The heart of the perlin noise algorithm is based on a grid, with a random gradient assigned to each gridpoint. These gradients are extrapolated to the position of the sample point, and blended together to create a smooth random noise value. For simplicity’s sake I’m only going to write the maths for one of the dimensions:
output = dot(grad0,uvw)*(1-f(u)) + dot(grad1,uvw-<1,0,0>)*f(u)
Where uvw is the position within the grid square. If we have unit grid spacing, and an input position xyz, then uvw = frac(xyz). grad0 and grad1 are the random gradient vectors for points at u=0 and u=1. We extrapolate the gradient so that they have a value of 0 at the grid point, by dot producting the gradient with the position relative to that grid point… I’ve explained that badly, but it’s important to the trickery later on….
Now, look at the f(u) terms. To people who write shaders, this is obviously a lerp(). In fact, in 3D, it’s a trilinear interpolation, using <f(u),f(v),f(w)> to blend between the gradients of the surrounding 8 grid points.
So, the question I asked myself was: “Can I make the texture hardware do that trilinear blend for me?” The problem is the uvw term inside the dots, inside the lerp. We have to pull it out if we’re going to get a value into a texture.

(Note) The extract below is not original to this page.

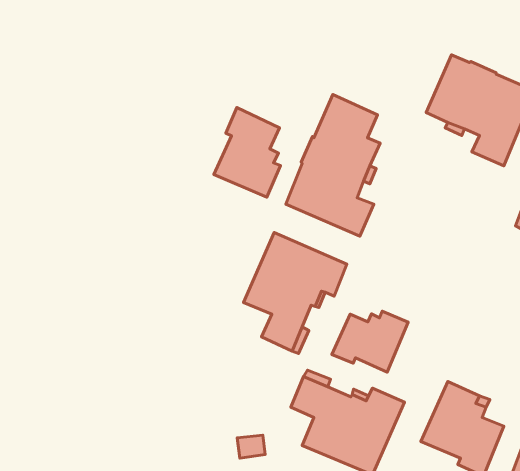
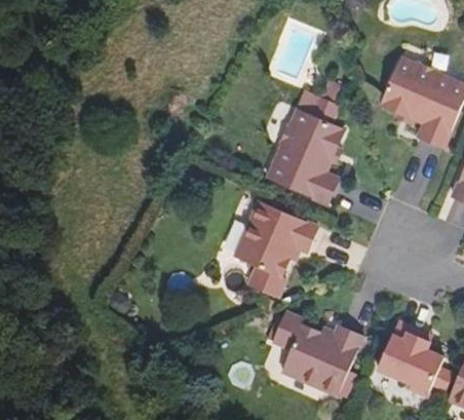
building: [214,108,281,197] -> none
building: [332,311,408,372] -> none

First, we need to know a useful property of dots and lerps – they’re distributive. i.e.:
dot(a+b,c) = dot(a,c) + dot(b,c) lerp(a+b,c+d,e) = lerp(a,c,e) + lerp(b,d,e)
And, because a lerp is just a multiply and add, we can do this:
lerp(dot(a,b),dot(a,c),d) = dot(a,lerp(b,c,d))
I shalln’t waste space here with the proof of these, I’d guess if you’re following all of this you can probably prove these things for yourself.
So we can rearrange our formula like so, substituting uvw for xyz-p0, where p0 is the position of the next lowest grid point, i.e. p0=floor(xyz):
output = lerp( dot(grad0,xyz-p0), dot(grad1,xyz-p1), f(u) ) output = lerp( dot(grad0,xyz)-dot(grad0,p0), dot(grad1,xyz)-dot(grad1,p1), f(u) ) output = lerp( dot(grad0,xyz), dot(grad1,xyz), f(u) ) - lerp( dot(grad0,p0), dot(grad1,p1), f(u) ) output = dot( xyz, lerp( grad0, grad1, f(u) ) ) - lerp( dot(grad0,p0), dot(grad1,p1), f(u) )
And, of course, p0 & p1 are just the position of the grid points within the array, which we obviously know when we create the array. Meaning we’re only trying to lerp constants, which means we can put those constants in a texture!
Create the texture
Gradient value – Perlin suggests picking from 12 vectors pointing at the edges of a cube. i.e. <-1,1,0>, <1,0,1>, etc. The integer values mean our dot(grad,p) values won’t need a floating point storage format. (Perlin originally suggested these values to save on maths operations, since the dot product just becomes adds and subtracts. On modern vector processors that doesn’t really matter.)
Gradient dot position – I’m using a RGBA8 signed normalized texture, with this value stored in the alpha channel, so my texture can’t be bigger than 64 wide. Because dot(<1,1,0>,<63,63,63>) = 126, so I can just fit a [-126,126] range.
The Fast Perlin Noise Shader
Here it is, the heart of the algorithm. It’s quite simple:
uvw = frac(xyz); p0 = floor(xyz); f = 6*(uvw^5) - 15*(uvw^4) + 10*(uvw^3); p = p0 + f; sample = readTexture( p ); return dot(xyz,sample.xyz) - sample.w;
Tiling the pattern
There’s still one big problem with this optimised trickery: when the texture wraps it will jump from dot(grad63,p63) to dot(grad0,p0), and the gradients will break.
I scratched my head for a while, but couldn’t come up with any simpler solution than just manually tiling, by making the last value the same as the first, on every row, column, etc. Then make sure you wrap the input values at 63.
I also wrote a conventional Perlin implementation, so I could do a comparison. Other than minor precision issues (probably caused by the texture interpolators) there was no difference.
So… yeah. Perlin noise is now fast enough that I can start building a world with it… Wooh!